Universalis is awesome and helped me figure what I wanted to design. I don't know if it has neat instructions on how to set expectations. Bankuei "Same page tool" was published in what ? 2010 ? What sort of technology players had to set expectations at the time ? I wonder.

Paul T.'s picture

I really support the movement to start archiving or maintaining old indie games. Dogs in the Vineyard recently disappeared off the net, for instance, and that is a huge loss.

Paul T.'s picture

I’ve never played Universalis, but my impression has been like Thanuir’s: that we now have so many games that do the same thing with simpler and more fluid mechanics. Doling our narration with Clins, in particular, always sounded very tedious and clunky to me.

However, I could be wrong. Is there anyone here with experience playing Universalis AND newer GMless story games? How do they compare?

komradebob's picture

Universalis had the possibility of being really, really open, which may be why it had a tendency to have " Crazy" games more than other, later games which, at minimum, came with some sort of focusing built in.

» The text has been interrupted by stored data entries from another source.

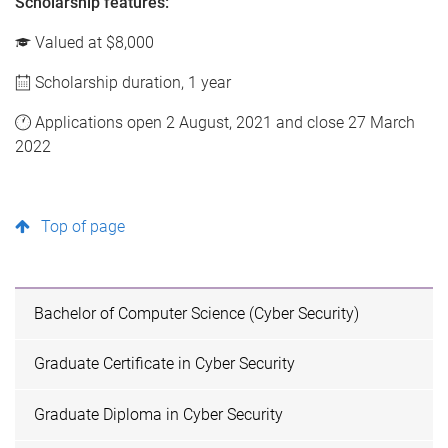
Scholarship features:
Valued at $8,000
Scholarship duration, 1 year
Applications open 2 August, 2021 and close 27 March
2022
Top of page
Bachelor of Computer Science (Cyber Security)
Graduate Certificate in Cyber Security
Graduate Diploma in Cyber Security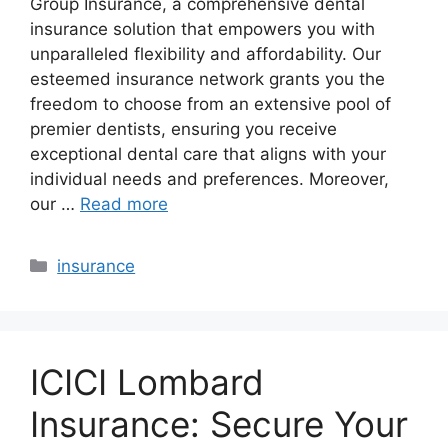
Group Insurance, a comprehensive dental
insurance solution that empowers you with
unparalleled flexibility and affordability. Our
esteemed insurance network grants you the
freedom to choose from an extensive pool of
premier dentists, ensuring you receive
exceptional dental care that aligns with your
individual needs and preferences. Moreover,
our …
Read more
Categories
insurance
ICICI Lombard
Insurance: Secure Your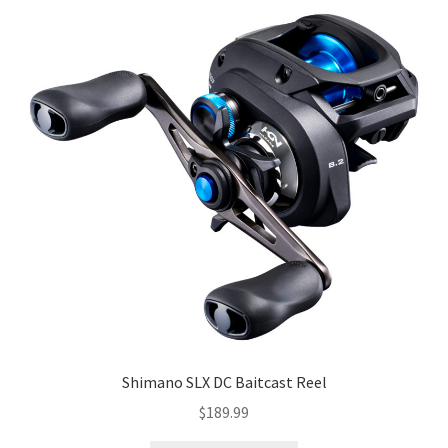
Shimano SLX DC Baitcast Reel
$
189.99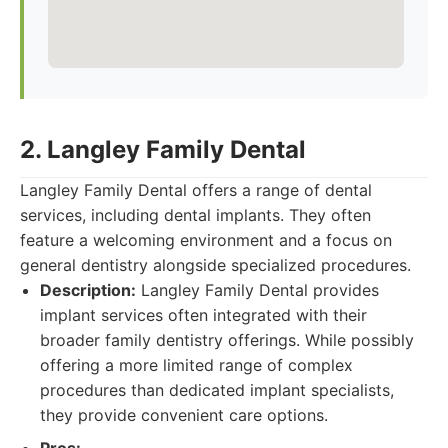
2. Langley Family Dental
Langley Family Dental offers a range of dental
services, including dental implants. They often
feature a welcoming environment and a focus on
general dentistry alongside specialized procedures.
Description:
Langley Family Dental provides
implant services often integrated with their
broader family dentistry offerings. While possibly
offering a more limited range of complex
procedures than dedicated implant specialists,
they provide convenient care options.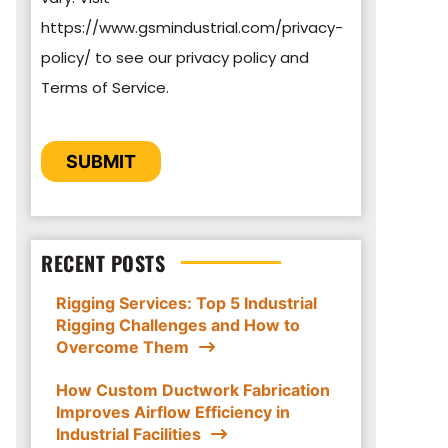
https://www.gsmindustrial.com/privacy-
By clicking submit below, you consent to
policy/ to see our privacy policy and
allow GSM Industrial to store and process
Terms of Service.
the personal information submitted above
to provide you the content requested.
CAPTCHA
SUBMIT
RECENT POSTS
Rigging Services: Top 5 Industrial
Rigging Challenges and How to
Overcome Them
How Custom Ductwork Fabrication
Improves Airflow Efficiency in
Industrial Facilities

The coins were an attempt, early on, to limit how crazy things could get, but based solely on player group preferences , rather than anything thing done prior to play or based on external reference sources.

Christopher Weeks's picture

I <3 Universalis and always will.

It's super fun as a con-game with strangers. It always goes like this: explanation, tenet phase, start and resolve a scene, start and resolve a nearly unrelated scene, play through a mind-blowing scene that ties those first two together with an amazing twist or connection that someone pulled out of the subtext and no one else saw, play more scenes that expand on that.

I also played in two or three longish games on a wiki with Mike Holmes, Trevis Martin, and various other folks. I'm not sure if those still exist as archives.